I made a neat little algorithm today that seems to do an okay job at approximating sine. My original intention was to create a routine for the following with a fixed point format where x is on [0,1)
x(1-x)
However, if 'x' is in 'a', i can just do a*(-a), but
NEG is 2 bytes, 8 cycles, whereas
CPL is 1 byte, 4 cycles. That made me wonder if I could make a fast routine to multiply A by its compliment (is it called 1s compliment?). After working in my notebook with some more abstract approaches (I used 7th degree polynomials) I reduced it to a fairly simple solution that would be much simpler to integrate into an IC or something. However, I decided to experiment a little with the result by seeing what happens if I don't let some bits to propagate into the upper 8 bits (remember, 8.8 fixed point). So basically, I computed the product of 7-th degree polynomials with binary coefficients, and then truncated any terms of degree 7 or lower, then I converted it back to binary and the result is a close approximation of x(1-x). This happens to be a close approximation of sine, too, so after some tweaking, I got it to have the same input/output range as Axe (I recall that Quigibo said he used x(1-x) as an approximation to sine, too).

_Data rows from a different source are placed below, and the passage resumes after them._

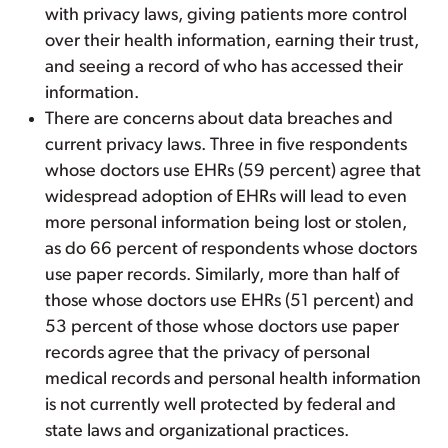
with privacy laws, giving patients more control
over their health information, earning their trust,
and seeing a record of who has accessed their
information.
There are concerns about data breaches and
current privacy laws. Three in five respondents
whose doctors use EHRs (59 percent) agree that
widespread adoption of EHRs will lead to even
more personal information being lost or stolen,
as do 66 percent of respondents whose doctors
use paper records. Similarly, more than half of
those whose doctors use EHRs (51 percent) and
53 percent of those whose doctors use paper
records agree that the privacy of personal
medical records and personal health information
is not currently well protected by federal and
state laws and organizational practices.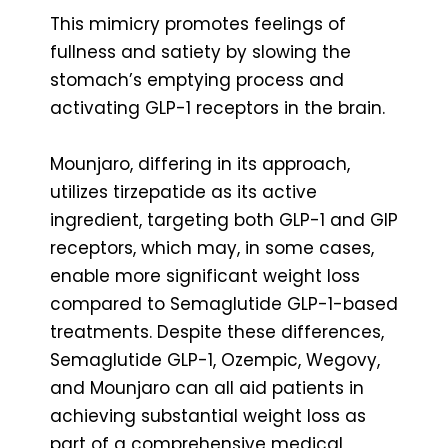
This mimicry promotes feelings of
fullness and satiety by slowing the
stomach’s emptying process and
activating GLP-1 receptors in the brain.
Mounjaro, differing in its approach,
utilizes tirzepatide as its active
ingredient, targeting both GLP-1 and GIP
receptors, which may, in some cases,
enable more significant weight loss
compared to Semaglutide GLP-1-based
treatments. Despite these differences,
Semaglutide GLP-1, Ozempic, Wegovy,
and Mounjaro can all aid patients in
achieving substantial weight loss as
part of a comprehensive medical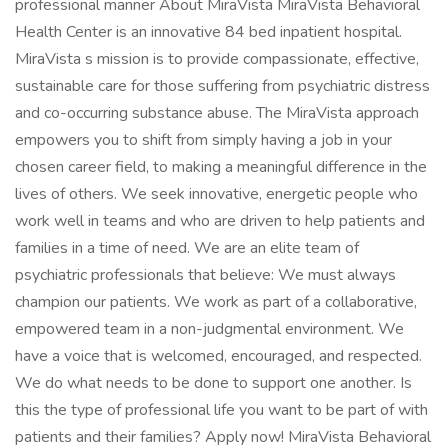
professional manner About MiraVista MiraVista Behavioral
Health Center is an innovative 84 bed inpatient hospital.
MiraVista s mission is to provide compassionate, effective,
sustainable care for those suffering from psychiatric distress
and co-occurring substance abuse. The MiraVista approach
empowers you to shift from simply having a job in your
chosen career field, to making a meaningful difference in the
lives of others. We seek innovative, energetic people who
work well in teams and who are driven to help patients and
families in a time of need. We are an elite team of
psychiatric professionals that believe: We must always
champion our patients. We work as part of a collaborative,
empowered team in a non-judgmental environment. We
have a voice that is welcomed, encouraged, and respected.
We do what needs to be done to support one another. Is
this the type of professional life you want to be part of with
patients and their families? Apply now! MiraVista Behavioral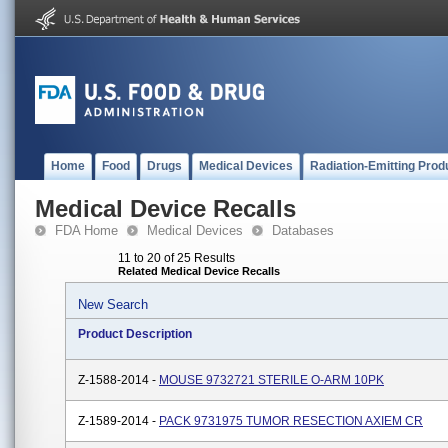
Home
Food
Drugs
Medical Devices
Radiation-Emitting Prod
Medical Device Recalls
FDA Home
Medical Devices
Databases
11 to 20 of 25 Results
Related Medical Device Recalls
New Search
Product Description
Z-1588-2014 -
MOUSE 9732721 STERILE O-ARM 10PK
Z-1589-2014 -
PACK 9731975 TUMOR RESECTION AXIEM CR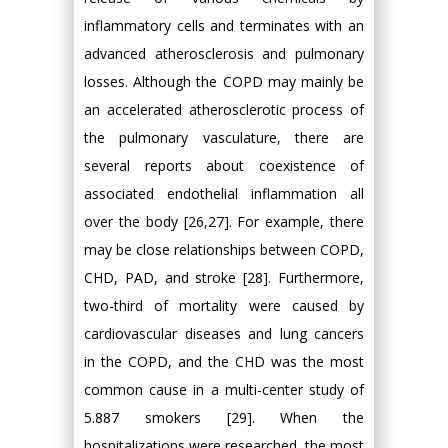
inflammatory cells and terminates with an
advanced atherosclerosis and pulmonary
losses. Although the COPD may mainly be
an accelerated atherosclerotic process of
the pulmonary vasculature, there are
several reports about coexistence of
associated endothelial inflammation all
over the body [26,27]. For example, there
may be close relationships between COPD,
CHD, PAD, and stroke [28]. Furthermore,
two-third of mortality were caused by
cardiovascular diseases and lung cancers
in the COPD, and the CHD was the most
common cause in a multi-center study of
5.887 smokers [29]. When the
hospitalizations were researched, the most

The following uses 3 iterations as opposed to 8 and is faster than the Axe version, but larger by 8 (?) bytes:
p_Cos:
ld a,l
add a,64
ld l,a
p_Sin:
ld a,l
add a,a
push af
ld d,a
ld h,a
ld l,0
ld bc,037Fh
__SinLoop:
sla h
sbc a,a
xor d
and c
add a,l
ld l,a
rrc d
srl c
srl c
djnz __SinLoop
ld h,b
pop af
ret nc
xor a
sub l
ret z
ld l,a
dec h
ret
;This:
; 34 bytes
; 269 t-states min, else 282, else 294
; avg. 76 t-states faster than Axe
;Axe:
; 27 bytes
; 341+b t-states min, else 354, else 366
If the bits of register 'l' are sabcdefg, this basically returns:
(0aaaaaaa^0bcdefg0)+(000bbbbb^000cdefg)+(00000ccc^00000def)

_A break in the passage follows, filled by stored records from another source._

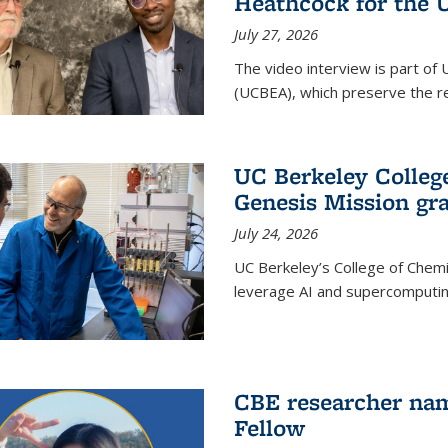
Heathcock for the 
July 27, 2026
The video interview is part of 
(UCBEA), which preserve the rec
UC Berkeley Colle
Genesis Mission gr
July 24, 2026
UC Berkeley’s College of Chem
leverage AI and supercomputing
CBE researcher nam
Fellow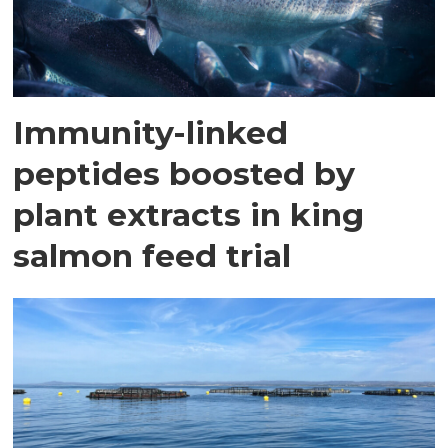
Immunity-linked
peptides boosted by
plant extracts in king
salmon feed trial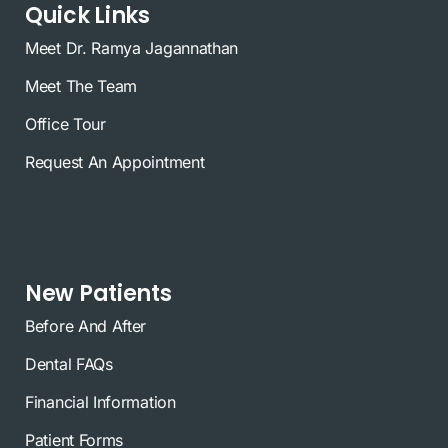
Quick Links
Meet Dr. Ramya Jagannathan
Meet The Team
Office Tour
Request An Appointment
New Patients
Before And After
Dental FAQs
Financial Information
Patient Forms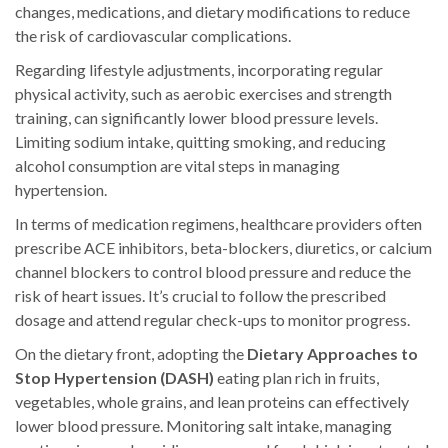
changes, medications, and dietary modifications to reduce
the risk of cardiovascular complications.
Regarding lifestyle adjustments, incorporating regular
physical activity, such as aerobic exercises and strength
training, can significantly lower blood pressure levels.
Limiting sodium intake, quitting smoking, and reducing
alcohol consumption are vital steps in managing
hypertension.
In terms of medication regimens, healthcare providers often
prescribe ACE inhibitors, beta-blockers, diuretics, or calcium
channel blockers to control blood pressure and reduce the
risk of heart issues. It’s crucial to follow the prescribed
dosage and attend regular check-ups to monitor progress.
On the dietary front, adopting the
Dietary Approaches to
Stop Hypertension (DASH)
eating plan rich in fruits,
vegetables, whole grains, and lean proteins can effectively
lower blood pressure. Monitoring salt intake, managing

^ is for XOR logic, + is regular integer addition modulo 256
(s is the sign)
The original algorithm was going to be for computing the natural logarithm
I came up with some new (to me) algorithms for that as well.
EDIT1: Thanks to calc84maniac for pointing out the optimisation using a different order of operations with xor/and ! Saved 1 byte, 12 cycles. This let me shuffle some code to save 8 more cycles.
EDIT2: Modified the last note to reflect the normalized input/output to match that of Axe.